As I grew up, I always felt different. I remember wondering what was wrong with me when I didn't feel what I was 'supposed' to feel. I was diagnosed with ASD and Bipolar Disorder when I was a teenager, and everything started making sense. But people treated me differently. Not only was I still not 'normal' but people saw the ASD diagnosis as a disability. I wasn't disabled though. I was differently-abled.
I have been out of school for a long time, but people still give me sideways glances when I boldly proclaim that I have Aspergers. I don't look like I have a form of Autism, but I do. Why is that so difficult to accept?
As I've looked into more mental 'illnesses', I've discovered that many people are stigmatized when they admit to having some diagnosis. Some of them don't mind, but many do. "I want to be normal!" they cry. But what they don't realize is that they ARE normal. Maybe not in society's eyes, but they are normal in their own eyes, in their friends' eyes, and in their mental support groups' eyes.
I decided a couple of years ago to write a book that explores this concept of 'normal.' What is normal? Well, to be honest, normal is a completely subjective experience. That simply means that one person's definition of what's normal is not the same as another person's definition.
What would happen if we broke down society's definition of normal and took a look into the normal of somebody with some kind of mental difference? What would 'normal' look like to somebody with Aspergers (ASD)? Or Bulimia? What would it be to somebody with a different type of personality, let's say a Schizoid? What about somebody who is trying to move past Alcoholism? How does somebody with Depression see the world? What goes through a Schizophrenic's mind that causes a delusion? What does a person with Bipolar Disorder do with the highs and lows that swallow him? What about the thoughts and feelings of a Savant with learning disabilities?

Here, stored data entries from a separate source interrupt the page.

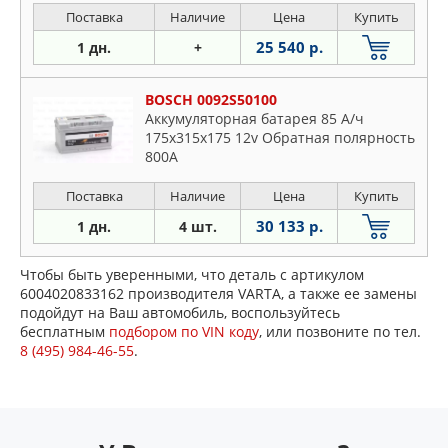
Поставка
Наличие
Цена
Купить
25 540 р.
1 дн.
+
BOSCH 0092S50100
Аккумуляторная батарея 85 А/ч
175x315x175 12v Обратная полярность
800A
Поставка
Наличие
Цена
Купить
30 133 р.
1 дн.
4 шт.
Чтобы быть уверенными, что деталь с артикулом
6004020833162 производителя VARTA, а также ее замены
подойдут на Ваш автомобиль, воспользуйтесь
бесплатным
подбором по VIN коду
, или позвоните по тел.
8 (495) 984-46-55
.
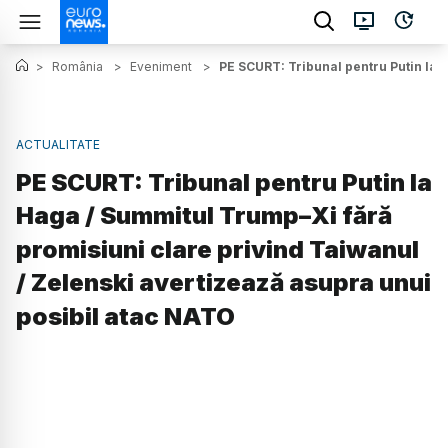
>
România
>
Eveniment
>
PE SCURT: Tribunal pentru Putin la 
ACTUALITATE
PE SCURT: Tribunal pentru Putin la
Haga / Summitul Trump–Xi fără
promisiuni clare privind Taiwanul
/ Zelenski avertizează asupra unui
posibil atac NATO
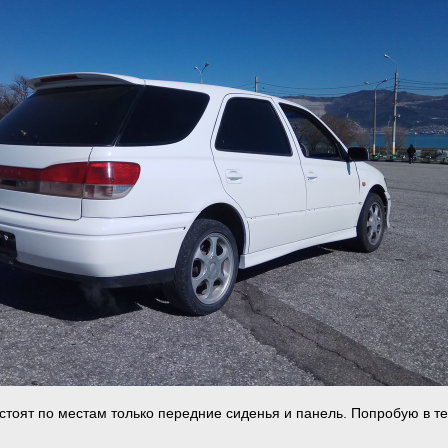
 стоят по местам только передние сиденья и панель. Попробую в т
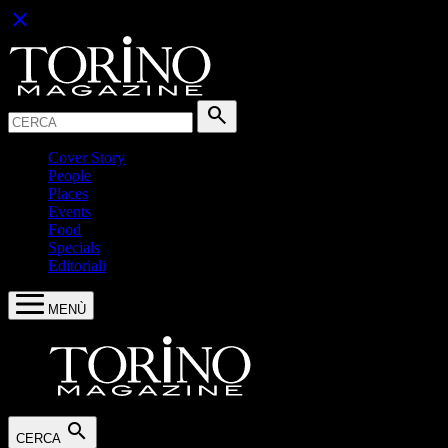
close
Cerca:
search
Cover Story
People
Places
Events
Food
Specials
Editoriali
MENÙ
search
CERCA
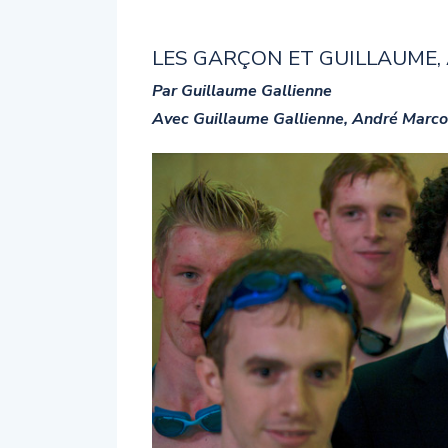
LES GARÇON ET GUILLAUME, 
Par Guillaume Gallienne
Avec Guillaume Gallienne, André Marco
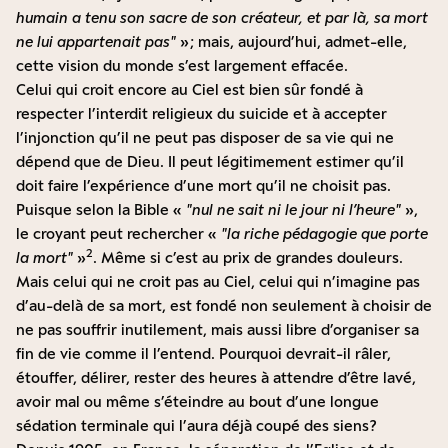
humain a tenu son sacre de son créateur, et par là, sa mort
ne lui appartenait pas
» ; mais, aujourd’hui, admet-elle,
cette vision du monde s’est largement effacée.
Celui qui croit encore au Ciel est bien sûr fondé à
respecter l’interdit religieux du suicide et à accepter
l’injonction qu’il ne peut pas disposer de sa vie qui ne
dépend que de Dieu. Il peut légitimement estimer qu’il
doit faire l’expérience d’une mort qu’il ne choisit pas.
Puisque selon la Bible «
nul ne sait ni le jour ni l’heure
»,
le croyant peut rechercher «
la riche pédagogie que porte
2
la mort
»
. Même si c’est au prix de grandes douleurs.
Mais celui qui ne croit pas au Ciel, celui qui n’imagine pas
d’au-delà de sa mort, est fondé non seulement à choisir de
ne pas souffrir inutilement, mais aussi libre d’organiser sa
fin de vie comme il l’entend. Pourquoi devrait-il râler,
étouffer, délirer, rester des heures à attendre d’être lavé,
avoir mal ou même s’éteindre au bout d’une longue
sédation terminale qui l’aura déjà coupé des siens ?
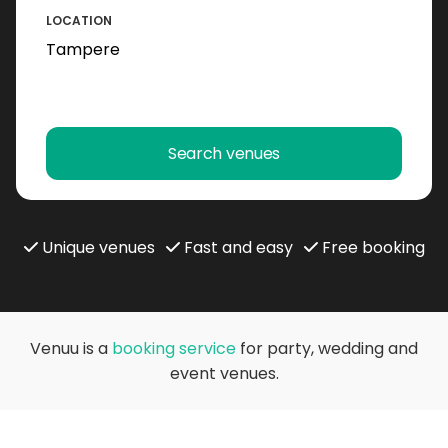
LOCATION
Search venues
Unique venues
Fast and easy
Free booking
Venuu is a
booking service
for party, wedding and
event venues.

The question for all of these people are the same: What is their normal? This question forms the basis of my novel '9 Ways to Normal.' In it, I take all of these different people and explore their lives and thoughts after group sessions with a therapist. I dive into what makes their thoughts different and show just what 'normal' is to them.
This project is the one that I've poured the most passion into. With a variety of different mental diagnoses and characters from all walks of life, I try to show that normal isn't the same across the board. I believe that this book will help to destigmatize mental health issues by allowing readers to step into the lives of those that society deems 'crazy', 'stupid', and 'weird'.
This project is an attempt to help fund the editing, the cover, and any other expenses that publishing and marketing a novel may incur. Thank you in advance to everybody who contributes to this important project. I hope to get the needed funds for the editing collected by the end of this year.
I believe that the greatest benefit of '9 Ways to Normal' will be to the readers who open their hearts and minds to the different types of normal that exist in the world today.
Remember: There's no such thing as normal. Everybody experiences life differently. This is just a small slice of what normal means to different people.